On Thursday evening, a prominent Guatemalan lawyer was assassinated on Avenida de la Reforma in Zone 9 of the capital shortly after leaving her office. Lea Marie de Leon was killed by two men riding on a motorcylce. Her husband is a Prensa Libre editor.
Interior Minister Mauricio Lopez Bonilla speculated that a drug cartel was responsible for her death. However, there are other indications that she might have been killed because of internal office politics. De Leon recently received threats from a prosecutor which she had passed along to authorities. The threat was possibly related to the Valat case. They are not mutually exclusive - the motive could be related to both theories.
De Leon defended Maria del Rosario Melgar, accused of involvement in Victor Rivera's murder. Rivera was an adviser to the Interior Ministry who died in 2008. She also defended two men involved in the 2009 murder/suicide of Rodrigo Rosenberg. She was also involved in a number of other cases as prosecutor or defender.
There's a good chance that authorities will solve this case as well. They've been pretty good at solving high-profile cases and here they have ballistics, witnesses, and cameras.

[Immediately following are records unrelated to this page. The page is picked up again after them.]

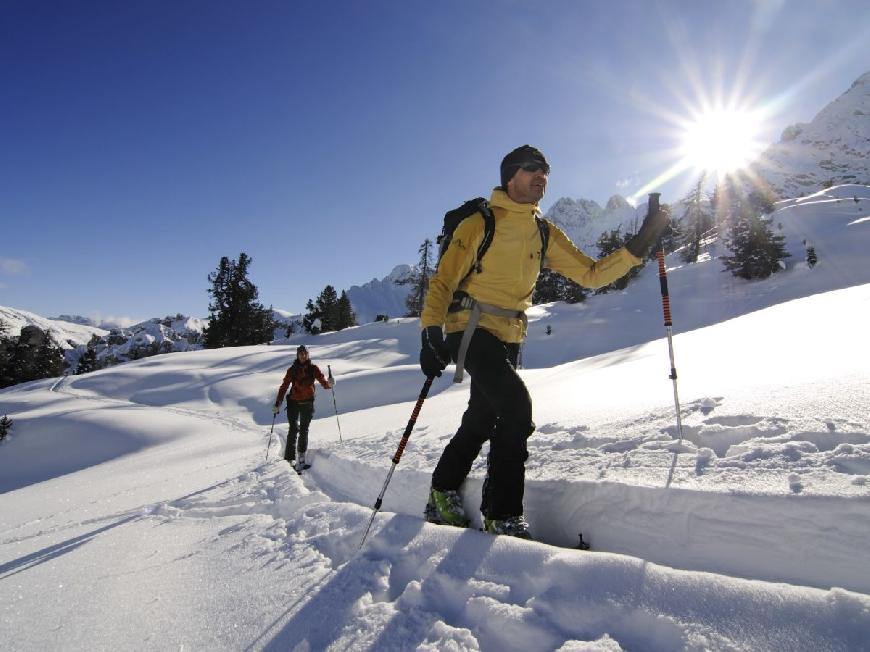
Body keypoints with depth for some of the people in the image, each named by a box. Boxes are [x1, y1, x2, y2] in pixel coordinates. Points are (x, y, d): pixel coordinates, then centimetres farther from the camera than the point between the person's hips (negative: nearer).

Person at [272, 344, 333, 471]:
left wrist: (328, 384, -32)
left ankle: (301, 457, 15)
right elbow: (284, 386, 2)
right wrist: (277, 403, -4)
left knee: (304, 430, 6)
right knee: (294, 429, -9)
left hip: (308, 403, 1)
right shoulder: (292, 369, 1)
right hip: (293, 402, -1)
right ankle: (290, 459, -8)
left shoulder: (313, 368, 1)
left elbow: (322, 380, -9)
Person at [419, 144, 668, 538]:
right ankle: (503, 517, -11)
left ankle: (442, 498, 35)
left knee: (481, 421, 14)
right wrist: (431, 333, -21)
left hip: (509, 338, 7)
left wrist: (638, 247, -4)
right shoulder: (480, 224, -6)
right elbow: (443, 281, -8)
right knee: (516, 406, -23)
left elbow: (591, 274, 8)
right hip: (470, 329, -7)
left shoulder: (546, 235, 10)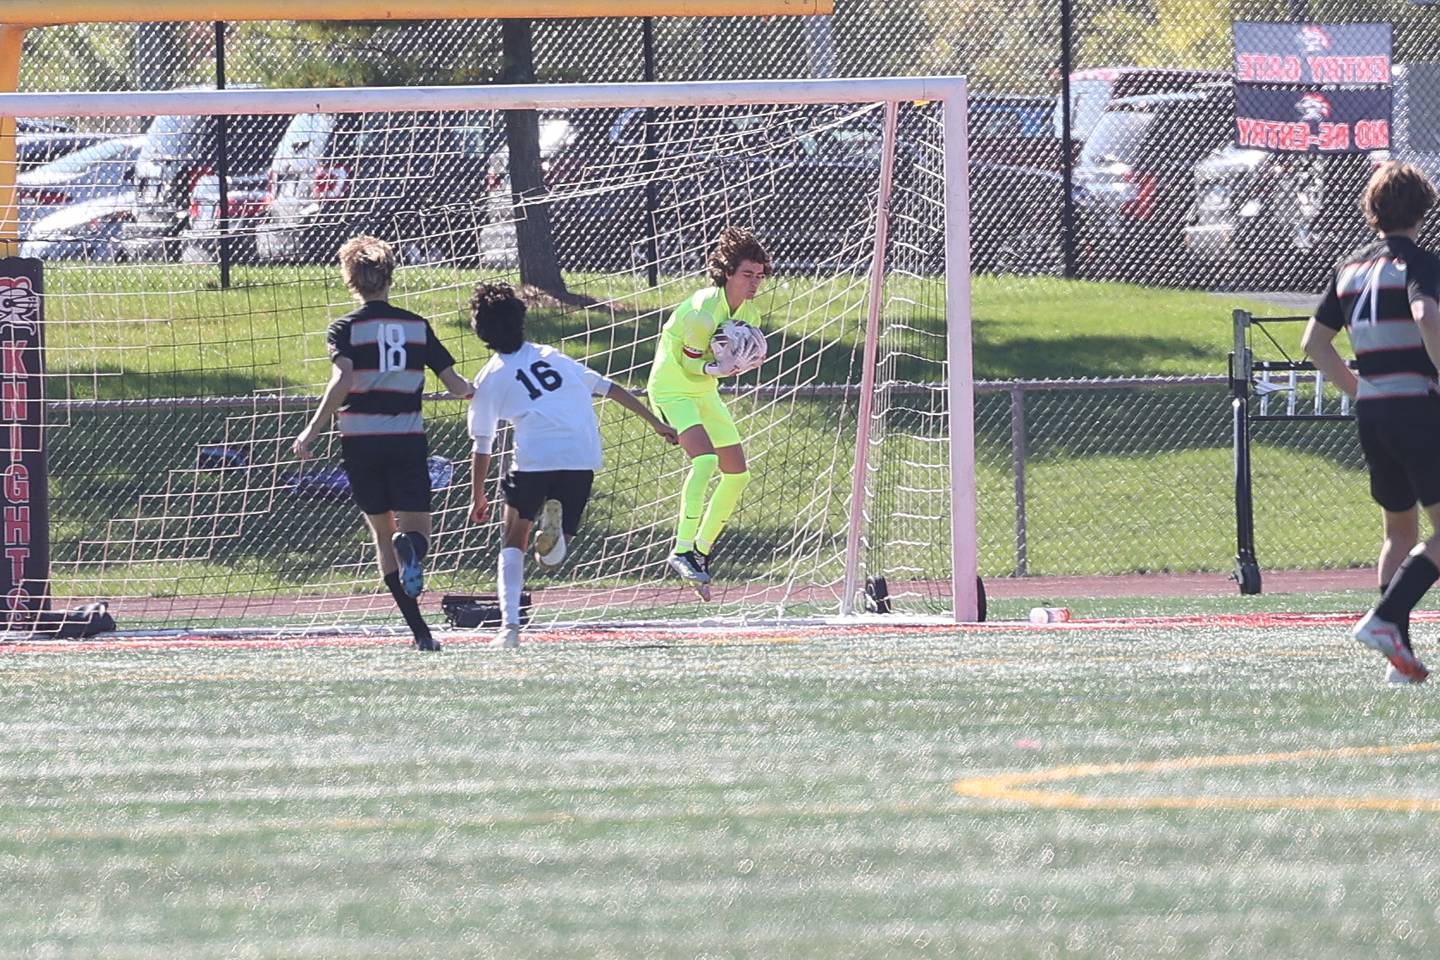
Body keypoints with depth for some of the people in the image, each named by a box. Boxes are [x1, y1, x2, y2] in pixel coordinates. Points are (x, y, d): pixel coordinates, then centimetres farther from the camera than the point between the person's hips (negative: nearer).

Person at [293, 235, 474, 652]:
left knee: (382, 532, 11)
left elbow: (341, 380, -17)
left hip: (361, 442, -1)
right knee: (416, 528, 5)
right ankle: (410, 546, -38)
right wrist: (469, 390, 29)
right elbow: (454, 383, 5)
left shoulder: (345, 328, -1)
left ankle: (420, 631, 2)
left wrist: (312, 430, -16)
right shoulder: (416, 326, 6)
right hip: (408, 441, 1)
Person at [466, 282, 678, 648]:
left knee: (514, 542, 14)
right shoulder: (553, 356, 22)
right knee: (551, 560, 13)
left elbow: (482, 448, 12)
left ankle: (509, 624, -4)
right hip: (583, 460, 3)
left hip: (535, 460, -3)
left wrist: (477, 499, 23)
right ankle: (555, 529, -23)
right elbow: (611, 389, 24)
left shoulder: (489, 378, 10)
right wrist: (655, 423, 31)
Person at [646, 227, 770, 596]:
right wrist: (715, 368, -37)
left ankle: (702, 548, 24)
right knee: (705, 458, -29)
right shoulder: (703, 312, -26)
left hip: (705, 392, 9)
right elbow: (688, 363, -18)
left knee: (737, 472, 8)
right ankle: (682, 550, -28)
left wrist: (731, 365, -14)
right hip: (672, 389, -9)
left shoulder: (749, 314, 0)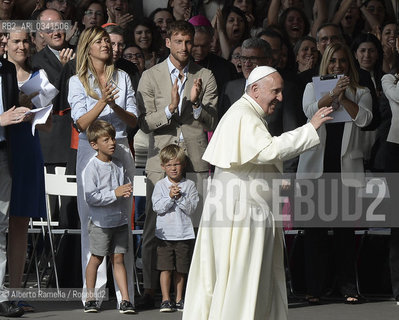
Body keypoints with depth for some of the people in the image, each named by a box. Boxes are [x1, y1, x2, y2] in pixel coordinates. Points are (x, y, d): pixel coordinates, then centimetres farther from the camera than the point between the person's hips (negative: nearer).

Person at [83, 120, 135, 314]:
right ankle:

However, at least based upon what Prensa Libre reported, it's tough to understand what Bonilla is thinking. In response to the killing, he said that the government is going to crack down on motorcycle violations since the assassins rode on motorcycles. They did this earlier in week anyway from what I was watching on T.V.
What he should have said was that attacks upon the criminal justice system will not be tolerated. De Leon was a defense attorney killed. In December, a prosecutor in Huehuetenango was killed. Several prison guards and police officers have also recently been murdered.
Bonilla should have said that they will prosecute those who threaten and kill employees of the justice system to the fullest extent of the law.
And that while they cannot restrict Guatemalans' right to free speech, statements that allege that the Attorney General's office is controlled by former guerrillas pursuing political witch hunts are counterproductive to establishing a true rule of law in Guatemala. In today's Guatemala, statements such as these endanger prosecutors, defense lawyers, judges, and human rights activists.